On Thursday afternoon, October 28th, users began having trouble connecting with our platform. This immediately became our highest priority. Teams began working around the clock to identify the source of the problem and get things back to normal.
This was an especially difficult outage in that it involved a combination of several factors. A core system in our infrastructure became overwhelmed, prompted by a subtle bug in our backend service communications while under heavy load. This was not due to any peak in external traffic or any particular experience. Rather the failure was caused by the growth in the number of servers in our datacenters. The result was that most services at Roblox were unable to effectively communicate and deploy.
Due to the difficulty in diagnosing the actual bug, recovery took longer than any of us would have liked. Upon successfully identifying this root cause, we were able to resolve the issue through performance tuning, re-configuration, and scaling back of some load. We were able to fully restore service as of this afternoon.
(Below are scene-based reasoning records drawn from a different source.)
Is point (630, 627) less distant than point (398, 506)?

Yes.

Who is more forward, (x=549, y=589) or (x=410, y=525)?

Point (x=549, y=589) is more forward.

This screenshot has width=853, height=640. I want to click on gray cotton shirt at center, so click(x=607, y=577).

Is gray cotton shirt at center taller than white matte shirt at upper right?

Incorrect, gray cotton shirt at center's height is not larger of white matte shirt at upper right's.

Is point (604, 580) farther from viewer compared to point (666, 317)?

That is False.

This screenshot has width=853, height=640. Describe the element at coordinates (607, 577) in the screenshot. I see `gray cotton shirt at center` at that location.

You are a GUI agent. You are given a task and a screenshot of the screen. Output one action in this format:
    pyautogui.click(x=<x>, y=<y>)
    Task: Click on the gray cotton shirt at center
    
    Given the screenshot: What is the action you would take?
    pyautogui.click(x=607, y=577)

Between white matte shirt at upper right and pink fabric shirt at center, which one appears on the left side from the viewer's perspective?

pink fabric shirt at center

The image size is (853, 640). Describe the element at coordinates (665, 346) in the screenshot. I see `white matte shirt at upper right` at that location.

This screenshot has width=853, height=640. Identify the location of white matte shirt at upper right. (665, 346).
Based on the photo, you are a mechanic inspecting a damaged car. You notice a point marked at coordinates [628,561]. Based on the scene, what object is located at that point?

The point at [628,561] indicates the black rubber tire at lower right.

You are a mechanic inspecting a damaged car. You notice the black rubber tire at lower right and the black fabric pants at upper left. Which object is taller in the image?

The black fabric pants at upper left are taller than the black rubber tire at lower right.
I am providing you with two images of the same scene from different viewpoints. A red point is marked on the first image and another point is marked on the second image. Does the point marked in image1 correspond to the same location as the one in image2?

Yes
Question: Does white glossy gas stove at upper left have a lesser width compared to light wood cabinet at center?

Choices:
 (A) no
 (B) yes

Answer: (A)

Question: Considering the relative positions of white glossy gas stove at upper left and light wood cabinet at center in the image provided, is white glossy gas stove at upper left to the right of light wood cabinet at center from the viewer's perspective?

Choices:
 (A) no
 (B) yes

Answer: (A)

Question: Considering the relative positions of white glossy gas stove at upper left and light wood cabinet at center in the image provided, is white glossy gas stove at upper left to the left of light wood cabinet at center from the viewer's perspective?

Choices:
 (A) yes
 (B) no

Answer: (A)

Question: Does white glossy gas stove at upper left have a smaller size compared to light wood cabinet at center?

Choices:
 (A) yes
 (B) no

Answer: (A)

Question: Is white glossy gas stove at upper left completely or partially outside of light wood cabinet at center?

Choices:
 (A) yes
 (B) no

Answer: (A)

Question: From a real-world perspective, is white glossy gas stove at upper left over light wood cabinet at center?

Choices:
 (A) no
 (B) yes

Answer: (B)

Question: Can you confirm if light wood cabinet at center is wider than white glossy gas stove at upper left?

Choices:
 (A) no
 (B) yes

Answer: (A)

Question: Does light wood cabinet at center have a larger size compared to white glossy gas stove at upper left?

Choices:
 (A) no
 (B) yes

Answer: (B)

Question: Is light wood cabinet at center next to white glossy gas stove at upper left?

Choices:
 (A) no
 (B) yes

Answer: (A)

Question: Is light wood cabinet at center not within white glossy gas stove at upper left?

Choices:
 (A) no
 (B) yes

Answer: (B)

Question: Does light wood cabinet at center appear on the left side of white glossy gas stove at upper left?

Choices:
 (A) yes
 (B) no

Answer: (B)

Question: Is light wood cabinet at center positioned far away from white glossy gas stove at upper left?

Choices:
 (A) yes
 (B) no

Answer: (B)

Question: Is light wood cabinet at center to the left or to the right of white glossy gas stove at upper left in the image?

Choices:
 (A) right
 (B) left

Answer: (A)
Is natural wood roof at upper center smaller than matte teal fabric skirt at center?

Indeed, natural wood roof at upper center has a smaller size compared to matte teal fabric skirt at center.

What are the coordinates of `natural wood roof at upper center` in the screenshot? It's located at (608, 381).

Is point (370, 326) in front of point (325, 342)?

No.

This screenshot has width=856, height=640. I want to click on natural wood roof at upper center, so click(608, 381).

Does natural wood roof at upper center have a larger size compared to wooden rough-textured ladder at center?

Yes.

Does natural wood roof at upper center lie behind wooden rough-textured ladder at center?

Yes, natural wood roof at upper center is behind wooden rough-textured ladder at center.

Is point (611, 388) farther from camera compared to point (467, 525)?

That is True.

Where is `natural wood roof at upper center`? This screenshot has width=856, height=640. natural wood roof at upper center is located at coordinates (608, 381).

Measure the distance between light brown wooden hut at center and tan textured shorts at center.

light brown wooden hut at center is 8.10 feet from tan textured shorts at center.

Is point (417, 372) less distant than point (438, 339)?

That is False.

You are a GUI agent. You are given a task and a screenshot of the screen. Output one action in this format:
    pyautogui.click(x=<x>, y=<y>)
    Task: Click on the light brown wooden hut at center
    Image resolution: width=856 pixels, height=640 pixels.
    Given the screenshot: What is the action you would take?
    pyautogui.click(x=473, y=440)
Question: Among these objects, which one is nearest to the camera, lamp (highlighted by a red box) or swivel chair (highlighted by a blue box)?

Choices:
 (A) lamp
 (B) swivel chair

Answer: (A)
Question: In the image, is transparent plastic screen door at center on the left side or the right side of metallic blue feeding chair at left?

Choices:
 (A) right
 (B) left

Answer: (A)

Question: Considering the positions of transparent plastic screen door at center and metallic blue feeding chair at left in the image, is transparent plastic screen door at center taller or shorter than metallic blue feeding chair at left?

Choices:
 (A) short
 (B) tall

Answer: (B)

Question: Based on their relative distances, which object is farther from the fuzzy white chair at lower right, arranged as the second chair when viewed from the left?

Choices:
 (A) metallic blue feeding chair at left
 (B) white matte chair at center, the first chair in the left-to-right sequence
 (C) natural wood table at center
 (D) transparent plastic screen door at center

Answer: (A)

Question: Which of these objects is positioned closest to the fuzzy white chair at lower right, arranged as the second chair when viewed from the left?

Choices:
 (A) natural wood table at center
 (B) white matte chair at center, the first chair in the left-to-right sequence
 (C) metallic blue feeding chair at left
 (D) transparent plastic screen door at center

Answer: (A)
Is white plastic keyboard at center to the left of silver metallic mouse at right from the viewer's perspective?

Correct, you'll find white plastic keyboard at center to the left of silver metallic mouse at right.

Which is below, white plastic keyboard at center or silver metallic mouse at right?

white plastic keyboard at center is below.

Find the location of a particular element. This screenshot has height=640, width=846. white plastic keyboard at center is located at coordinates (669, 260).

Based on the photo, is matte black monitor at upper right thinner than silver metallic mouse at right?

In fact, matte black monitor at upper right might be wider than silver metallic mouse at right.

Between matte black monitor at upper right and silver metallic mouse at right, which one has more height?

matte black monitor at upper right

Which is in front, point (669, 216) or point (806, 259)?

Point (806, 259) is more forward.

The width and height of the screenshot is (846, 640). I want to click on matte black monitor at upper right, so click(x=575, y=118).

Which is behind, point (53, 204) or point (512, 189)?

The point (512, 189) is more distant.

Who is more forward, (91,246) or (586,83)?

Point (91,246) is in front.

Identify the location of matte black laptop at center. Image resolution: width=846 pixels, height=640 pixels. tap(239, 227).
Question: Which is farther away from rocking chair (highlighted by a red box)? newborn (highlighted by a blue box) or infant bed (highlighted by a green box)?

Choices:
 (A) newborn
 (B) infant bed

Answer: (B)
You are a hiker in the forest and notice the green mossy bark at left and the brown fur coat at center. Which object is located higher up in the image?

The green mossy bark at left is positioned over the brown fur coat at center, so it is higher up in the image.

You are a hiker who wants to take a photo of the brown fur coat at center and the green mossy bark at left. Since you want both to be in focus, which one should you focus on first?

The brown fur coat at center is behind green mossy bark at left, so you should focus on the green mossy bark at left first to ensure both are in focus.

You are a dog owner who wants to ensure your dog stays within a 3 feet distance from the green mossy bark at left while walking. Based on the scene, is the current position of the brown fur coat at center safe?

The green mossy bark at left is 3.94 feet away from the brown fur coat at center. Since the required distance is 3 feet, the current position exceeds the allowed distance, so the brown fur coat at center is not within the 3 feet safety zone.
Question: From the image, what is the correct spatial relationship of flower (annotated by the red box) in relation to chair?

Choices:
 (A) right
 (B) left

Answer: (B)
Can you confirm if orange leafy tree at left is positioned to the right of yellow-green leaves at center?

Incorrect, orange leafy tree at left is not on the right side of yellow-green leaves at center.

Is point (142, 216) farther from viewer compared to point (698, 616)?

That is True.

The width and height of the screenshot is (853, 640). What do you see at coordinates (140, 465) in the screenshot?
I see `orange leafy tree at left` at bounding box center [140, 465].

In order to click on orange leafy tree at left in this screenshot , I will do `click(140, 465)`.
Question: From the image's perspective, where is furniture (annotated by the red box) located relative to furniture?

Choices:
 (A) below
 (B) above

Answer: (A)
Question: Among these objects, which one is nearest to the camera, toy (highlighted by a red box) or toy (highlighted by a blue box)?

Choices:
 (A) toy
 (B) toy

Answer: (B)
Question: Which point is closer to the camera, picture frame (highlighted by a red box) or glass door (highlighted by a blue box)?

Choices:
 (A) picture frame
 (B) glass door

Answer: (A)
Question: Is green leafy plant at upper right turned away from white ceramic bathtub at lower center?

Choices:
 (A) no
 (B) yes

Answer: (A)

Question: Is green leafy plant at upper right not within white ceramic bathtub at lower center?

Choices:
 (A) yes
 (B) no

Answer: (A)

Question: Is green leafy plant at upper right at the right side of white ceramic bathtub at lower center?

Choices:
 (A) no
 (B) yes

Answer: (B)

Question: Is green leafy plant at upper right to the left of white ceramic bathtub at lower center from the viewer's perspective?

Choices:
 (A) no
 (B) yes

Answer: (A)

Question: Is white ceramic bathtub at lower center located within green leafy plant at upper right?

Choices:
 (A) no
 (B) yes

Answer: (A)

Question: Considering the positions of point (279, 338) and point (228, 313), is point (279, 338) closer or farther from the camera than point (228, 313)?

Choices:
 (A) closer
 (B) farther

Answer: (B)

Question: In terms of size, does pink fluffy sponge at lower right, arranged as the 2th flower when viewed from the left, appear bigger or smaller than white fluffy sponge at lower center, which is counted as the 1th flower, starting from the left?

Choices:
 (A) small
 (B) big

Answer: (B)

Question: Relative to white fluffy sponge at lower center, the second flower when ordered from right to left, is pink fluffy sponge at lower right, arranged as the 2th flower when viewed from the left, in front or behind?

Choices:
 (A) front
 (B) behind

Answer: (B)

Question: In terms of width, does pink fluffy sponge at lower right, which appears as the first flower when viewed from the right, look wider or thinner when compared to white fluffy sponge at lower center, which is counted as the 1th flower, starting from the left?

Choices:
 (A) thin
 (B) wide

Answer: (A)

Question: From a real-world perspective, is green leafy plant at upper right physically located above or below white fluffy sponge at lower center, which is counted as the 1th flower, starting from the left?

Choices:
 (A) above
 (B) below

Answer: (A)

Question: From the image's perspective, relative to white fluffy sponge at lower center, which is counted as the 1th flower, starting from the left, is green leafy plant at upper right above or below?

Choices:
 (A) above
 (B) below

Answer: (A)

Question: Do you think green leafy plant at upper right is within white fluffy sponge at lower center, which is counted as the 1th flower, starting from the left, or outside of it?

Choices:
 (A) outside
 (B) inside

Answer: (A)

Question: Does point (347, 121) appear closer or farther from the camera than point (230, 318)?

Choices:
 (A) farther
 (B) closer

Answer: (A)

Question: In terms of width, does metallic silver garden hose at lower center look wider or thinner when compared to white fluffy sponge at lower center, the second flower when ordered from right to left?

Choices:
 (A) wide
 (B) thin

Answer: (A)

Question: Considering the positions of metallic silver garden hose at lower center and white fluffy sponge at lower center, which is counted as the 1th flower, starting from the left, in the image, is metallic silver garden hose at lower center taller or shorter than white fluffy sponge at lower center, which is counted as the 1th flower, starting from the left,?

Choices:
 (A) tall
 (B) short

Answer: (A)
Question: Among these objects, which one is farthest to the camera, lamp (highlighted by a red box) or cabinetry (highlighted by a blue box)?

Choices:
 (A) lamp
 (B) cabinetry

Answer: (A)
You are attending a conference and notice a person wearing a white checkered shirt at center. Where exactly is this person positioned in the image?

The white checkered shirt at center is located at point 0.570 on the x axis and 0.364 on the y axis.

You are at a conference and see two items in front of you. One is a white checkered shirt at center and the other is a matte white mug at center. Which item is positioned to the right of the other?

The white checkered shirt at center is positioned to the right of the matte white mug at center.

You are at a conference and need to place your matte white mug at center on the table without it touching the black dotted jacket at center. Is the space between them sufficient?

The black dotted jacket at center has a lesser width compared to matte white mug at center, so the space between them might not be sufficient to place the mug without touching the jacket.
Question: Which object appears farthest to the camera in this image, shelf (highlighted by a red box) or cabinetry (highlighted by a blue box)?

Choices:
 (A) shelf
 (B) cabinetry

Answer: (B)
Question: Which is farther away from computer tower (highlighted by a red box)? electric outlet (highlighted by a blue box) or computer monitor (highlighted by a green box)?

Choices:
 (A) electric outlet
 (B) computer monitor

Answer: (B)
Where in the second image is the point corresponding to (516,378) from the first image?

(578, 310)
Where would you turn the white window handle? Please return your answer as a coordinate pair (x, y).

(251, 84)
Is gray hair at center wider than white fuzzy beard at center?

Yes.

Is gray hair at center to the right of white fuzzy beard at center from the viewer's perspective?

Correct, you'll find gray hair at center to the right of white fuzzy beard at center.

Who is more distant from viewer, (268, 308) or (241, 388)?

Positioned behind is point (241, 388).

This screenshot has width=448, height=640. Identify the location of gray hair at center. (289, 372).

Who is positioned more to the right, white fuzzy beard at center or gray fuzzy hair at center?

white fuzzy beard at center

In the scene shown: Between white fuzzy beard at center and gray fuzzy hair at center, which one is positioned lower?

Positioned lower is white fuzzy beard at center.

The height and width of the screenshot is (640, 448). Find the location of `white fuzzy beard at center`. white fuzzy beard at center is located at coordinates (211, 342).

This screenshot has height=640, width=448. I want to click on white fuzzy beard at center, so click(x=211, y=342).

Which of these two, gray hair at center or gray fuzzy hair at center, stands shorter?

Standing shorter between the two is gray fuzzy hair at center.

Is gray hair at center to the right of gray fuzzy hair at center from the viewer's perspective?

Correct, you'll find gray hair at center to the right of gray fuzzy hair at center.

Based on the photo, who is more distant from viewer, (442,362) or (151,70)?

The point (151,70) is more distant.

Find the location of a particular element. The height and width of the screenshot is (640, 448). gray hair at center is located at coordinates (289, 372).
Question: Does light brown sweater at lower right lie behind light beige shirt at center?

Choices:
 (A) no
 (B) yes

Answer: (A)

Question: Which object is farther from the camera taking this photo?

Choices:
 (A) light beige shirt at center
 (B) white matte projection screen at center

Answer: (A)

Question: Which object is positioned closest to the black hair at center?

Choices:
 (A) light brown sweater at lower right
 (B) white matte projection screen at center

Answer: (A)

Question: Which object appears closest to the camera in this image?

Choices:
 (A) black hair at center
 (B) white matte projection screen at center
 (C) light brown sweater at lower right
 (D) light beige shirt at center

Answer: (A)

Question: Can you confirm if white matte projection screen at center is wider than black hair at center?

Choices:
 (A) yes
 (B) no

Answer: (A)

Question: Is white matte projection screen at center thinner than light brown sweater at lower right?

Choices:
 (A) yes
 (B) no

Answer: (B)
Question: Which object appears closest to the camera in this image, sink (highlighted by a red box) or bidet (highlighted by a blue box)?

We will publish a post-mortem with more details once we’ve completed our analysis, along with the actions we’ll be taking to avoid such issues in the future. In addition, we will implement a policy to make our creator community economically whole as a result of this outage. There are more details on this to come. As part of our “Respect the Community” value, we will continue to be transparent in our post-mortem.
To the best of our knowledge, there has been no loss of player persistence data, and your Roblox experience should now be fully back to normal. You can always contact our support team if you experience any hiccups using Roblox now or in the future.
We are grateful for the patience and support of our players, developers, and partners during this time.